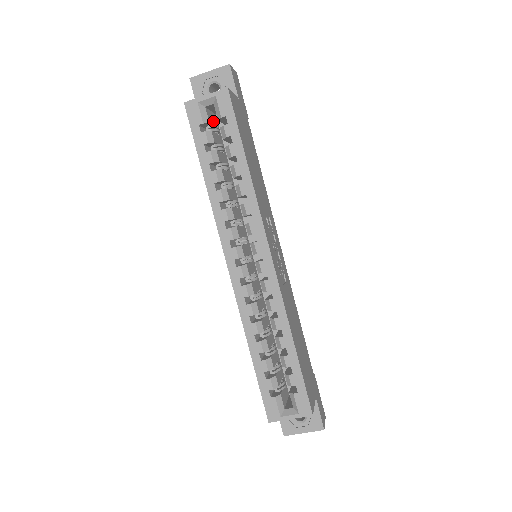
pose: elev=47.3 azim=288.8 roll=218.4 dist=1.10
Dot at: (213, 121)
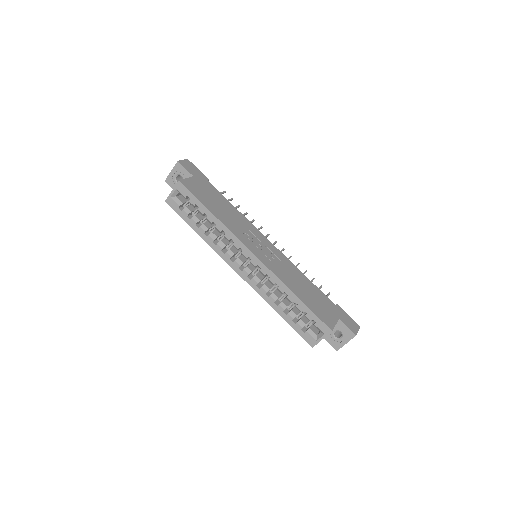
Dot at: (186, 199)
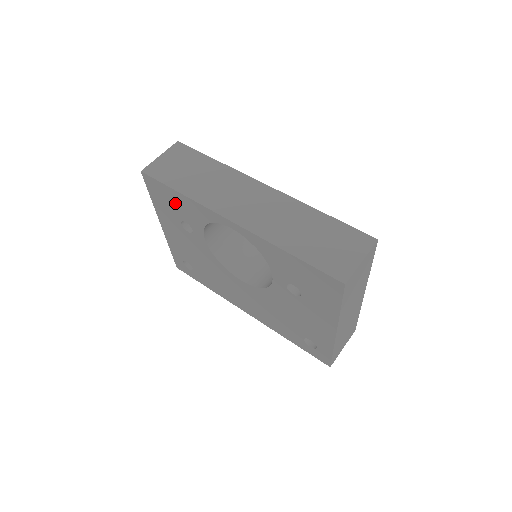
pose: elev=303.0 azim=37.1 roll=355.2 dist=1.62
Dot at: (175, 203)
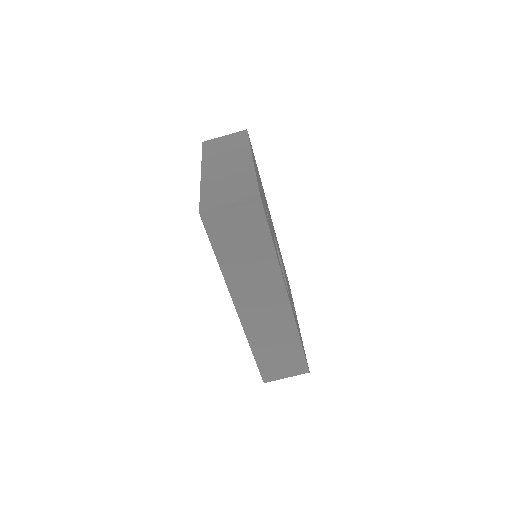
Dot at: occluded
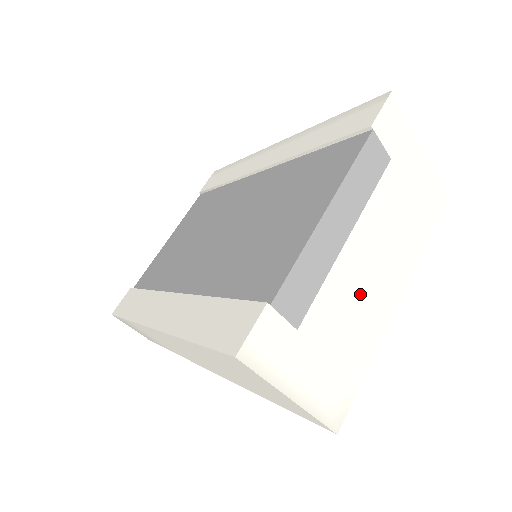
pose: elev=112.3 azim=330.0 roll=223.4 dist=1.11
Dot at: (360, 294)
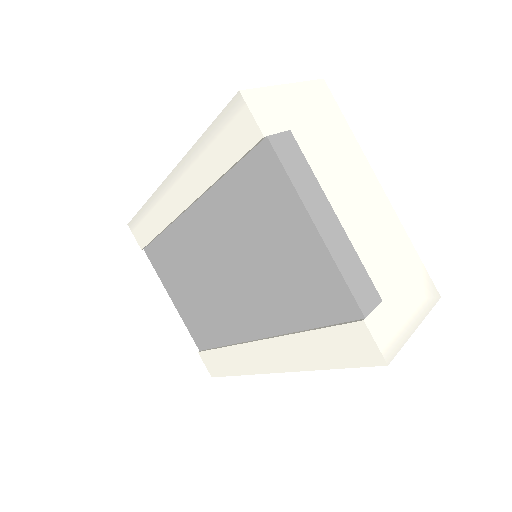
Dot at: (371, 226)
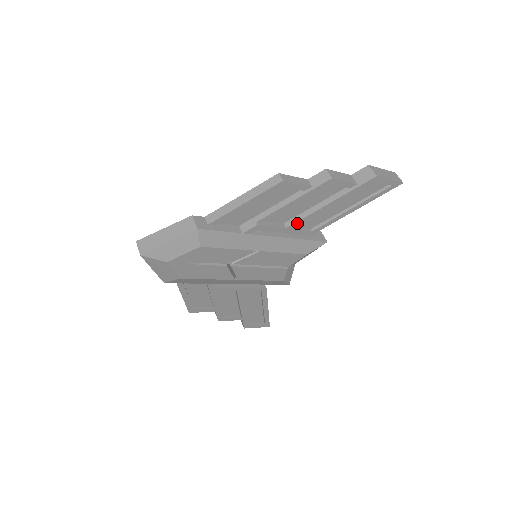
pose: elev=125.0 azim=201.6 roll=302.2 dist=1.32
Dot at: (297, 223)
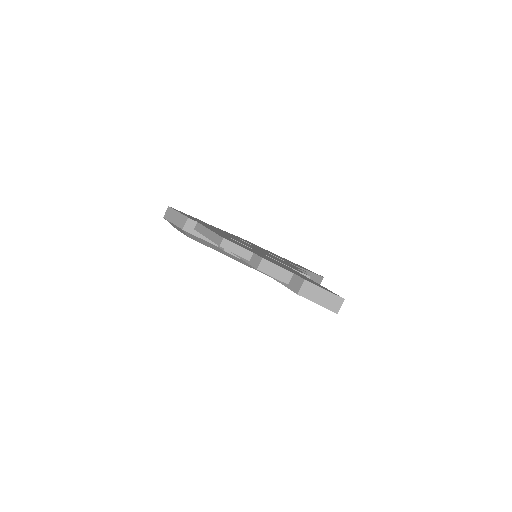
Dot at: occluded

* Exercise aim *
Reproduce every text line of the records above verbatim, in their original order, leaving out the pictures.

* Output for this exercise *
pose: elev=47.3 azim=288.8 roll=218.4 dist=1.10
Dot at: (213, 121)
Dot at: (186, 199)
pose: elev=303.0 azim=37.1 roll=355.2 dist=1.62
Dot at: (175, 203)
Dot at: occluded
pose: elev=112.3 azim=330.0 roll=223.4 dist=1.11
Dot at: (360, 294)
Dot at: (371, 226)
pose: elev=125.0 azim=201.6 roll=302.2 dist=1.32
Dot at: (297, 223)
Dot at: occluded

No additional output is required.